Tugas Anda: Menurut tulisan tentang Partai Golkar, proyek apa yang pernah menyemarakkan peta politik Nusantara?

Teks yang diberikan:
=-=-=-=-=

Halaman

Selasa, 19 Desember 2017

PG merajut benang kusut sejarah kelam



PG merajut benang kusut sejarah kelam

Sederhana saja. PG (partai golkar) sedang menerima fakta dinamika pergantian antar waktu pucuk pimpinan. Mungkin, sejalan dengan periode pemerintah yang finish di tahun 2019. Bukan sekedar mau kembali ke strata seperti era Orde Baru. Mana mungkin.

Menilik tampang petinggi PG yang gemar nongol di layar kaca terkhususnya, juga tentu tak mengabaikan tayangan di lain tempat. Sepertinya rakyat melihat jejer wayang dengan aneka watak, karakter dan semangat revolusi mental.

Bedalah, antara PG di pulau Jawa dengan yang berada di luar dan bertebaran di Nusantara. Karakter sebagai partai pemerintah, yang identik dengan Orde Baru, susah luntur.

Asas partai mengambang peninggalan Orde Baru, menjadikan ada kesan di masyarakat papan bawah. Proyek kuningisasi pernah menyemarakkan peta politik Nusantara.

Soal PG menjadi pabrik manusia politik, manusia sosial, manusia ekonomi dengan aneka strata, itulah namanya politik. Kendati PG termasuk penyubur dinasti politik sampai tingkat pemerintah yang langsung behubungan dengan penduduk . . . ini kan efek asas”mengambang”.

=-=-=-=-=

Cuplikan baris:
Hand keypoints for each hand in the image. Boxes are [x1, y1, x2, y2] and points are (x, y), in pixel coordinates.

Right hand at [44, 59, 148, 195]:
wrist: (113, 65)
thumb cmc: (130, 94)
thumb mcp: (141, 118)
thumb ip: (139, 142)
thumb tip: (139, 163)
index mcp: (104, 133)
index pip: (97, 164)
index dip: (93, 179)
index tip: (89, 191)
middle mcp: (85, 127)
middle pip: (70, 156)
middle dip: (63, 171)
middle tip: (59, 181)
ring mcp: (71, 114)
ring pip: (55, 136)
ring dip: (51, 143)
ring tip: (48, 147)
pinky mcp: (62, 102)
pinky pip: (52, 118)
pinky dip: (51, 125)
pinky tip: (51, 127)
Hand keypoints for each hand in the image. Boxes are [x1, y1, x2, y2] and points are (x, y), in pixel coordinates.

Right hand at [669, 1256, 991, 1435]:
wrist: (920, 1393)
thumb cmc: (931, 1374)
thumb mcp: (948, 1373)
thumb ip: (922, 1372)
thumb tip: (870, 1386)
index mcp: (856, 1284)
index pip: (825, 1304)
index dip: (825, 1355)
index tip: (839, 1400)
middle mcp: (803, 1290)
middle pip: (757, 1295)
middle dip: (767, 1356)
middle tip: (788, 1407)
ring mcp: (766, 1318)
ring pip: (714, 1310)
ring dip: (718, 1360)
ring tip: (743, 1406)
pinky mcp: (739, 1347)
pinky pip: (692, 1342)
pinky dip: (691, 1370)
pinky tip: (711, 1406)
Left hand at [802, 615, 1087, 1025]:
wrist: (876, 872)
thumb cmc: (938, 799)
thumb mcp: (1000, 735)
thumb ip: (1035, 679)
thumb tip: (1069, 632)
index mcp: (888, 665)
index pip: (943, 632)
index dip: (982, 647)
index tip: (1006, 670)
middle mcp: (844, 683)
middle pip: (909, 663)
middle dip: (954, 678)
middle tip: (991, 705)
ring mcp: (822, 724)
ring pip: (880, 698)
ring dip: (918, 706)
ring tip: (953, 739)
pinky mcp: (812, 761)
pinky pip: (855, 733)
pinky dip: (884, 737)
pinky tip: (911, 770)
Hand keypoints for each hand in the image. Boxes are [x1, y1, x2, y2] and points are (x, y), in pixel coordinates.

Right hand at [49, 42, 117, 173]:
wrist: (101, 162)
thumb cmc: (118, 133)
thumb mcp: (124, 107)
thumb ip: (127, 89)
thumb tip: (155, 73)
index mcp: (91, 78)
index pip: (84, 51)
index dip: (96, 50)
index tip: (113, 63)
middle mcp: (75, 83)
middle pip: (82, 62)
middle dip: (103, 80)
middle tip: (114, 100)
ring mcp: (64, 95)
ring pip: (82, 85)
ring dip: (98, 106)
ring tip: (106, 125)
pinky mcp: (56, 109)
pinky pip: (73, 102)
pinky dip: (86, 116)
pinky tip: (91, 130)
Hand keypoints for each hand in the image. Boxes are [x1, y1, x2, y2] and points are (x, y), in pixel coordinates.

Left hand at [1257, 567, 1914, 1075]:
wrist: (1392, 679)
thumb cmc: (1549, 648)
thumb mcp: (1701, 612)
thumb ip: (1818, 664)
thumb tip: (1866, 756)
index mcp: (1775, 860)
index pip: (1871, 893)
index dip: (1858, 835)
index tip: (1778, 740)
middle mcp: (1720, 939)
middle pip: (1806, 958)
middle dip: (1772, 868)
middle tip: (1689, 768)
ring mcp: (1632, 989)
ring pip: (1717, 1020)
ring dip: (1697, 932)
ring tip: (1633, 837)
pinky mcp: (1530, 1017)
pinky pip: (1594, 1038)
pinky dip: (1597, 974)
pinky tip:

=-=-=-=-=

Hasilnya di bawah: Proyek kuningisasi.